PROBLEM REQUIREMENTS: Restate each entry below exactly; pictures stay out of the copy.

----------

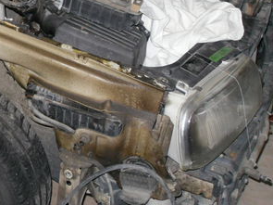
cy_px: 27
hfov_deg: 24.1
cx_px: -22
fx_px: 599
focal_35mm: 76
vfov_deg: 19.1
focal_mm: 6.3
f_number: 3.5
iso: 100
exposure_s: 1/45
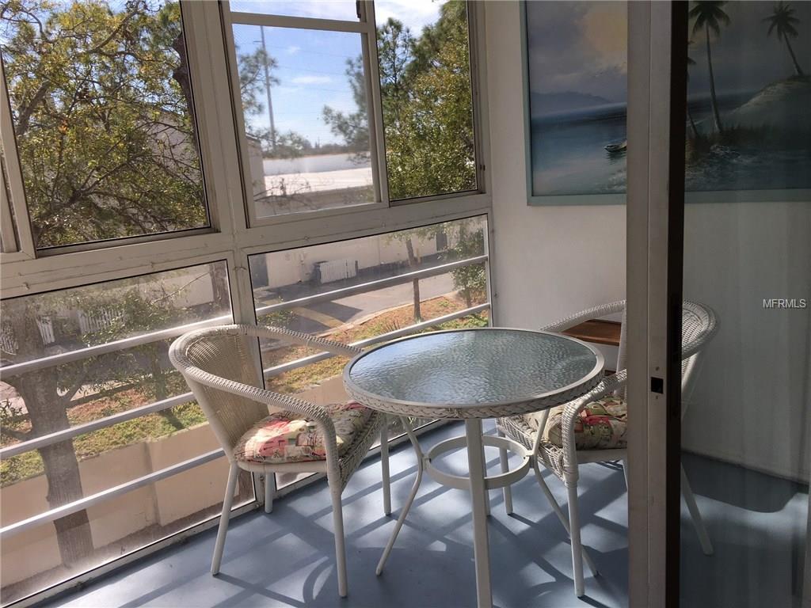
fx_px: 679
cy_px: 304
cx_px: 406
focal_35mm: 29
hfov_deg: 61.7
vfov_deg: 48.2
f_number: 2.2
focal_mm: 4.15
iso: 25
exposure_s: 1/615
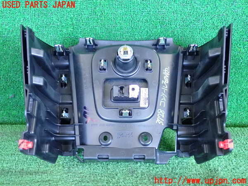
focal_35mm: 41
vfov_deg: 35.1
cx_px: 124
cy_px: 93
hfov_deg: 45.8
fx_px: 294
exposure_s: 1/125
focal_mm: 7.31
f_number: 2.8
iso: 1250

----------

ANSWER FOR THIS EXERCISE:
cy_px: 27
hfov_deg: 24.1
cx_px: -22
fx_px: 599
focal_35mm: 76
vfov_deg: 19.1
focal_mm: 6.3
f_number: 3.5
iso: 100
exposure_s: 1/45
fx_px: 679
cy_px: 304
cx_px: 406
focal_35mm: 29
hfov_deg: 61.7
vfov_deg: 48.2
f_number: 2.2
focal_mm: 4.15
iso: 25
exposure_s: 1/615
focal_35mm: 41
vfov_deg: 35.1
cx_px: 124
cy_px: 93
hfov_deg: 45.8
fx_px: 294
exposure_s: 1/125
focal_mm: 7.31
f_number: 2.8
iso: 1250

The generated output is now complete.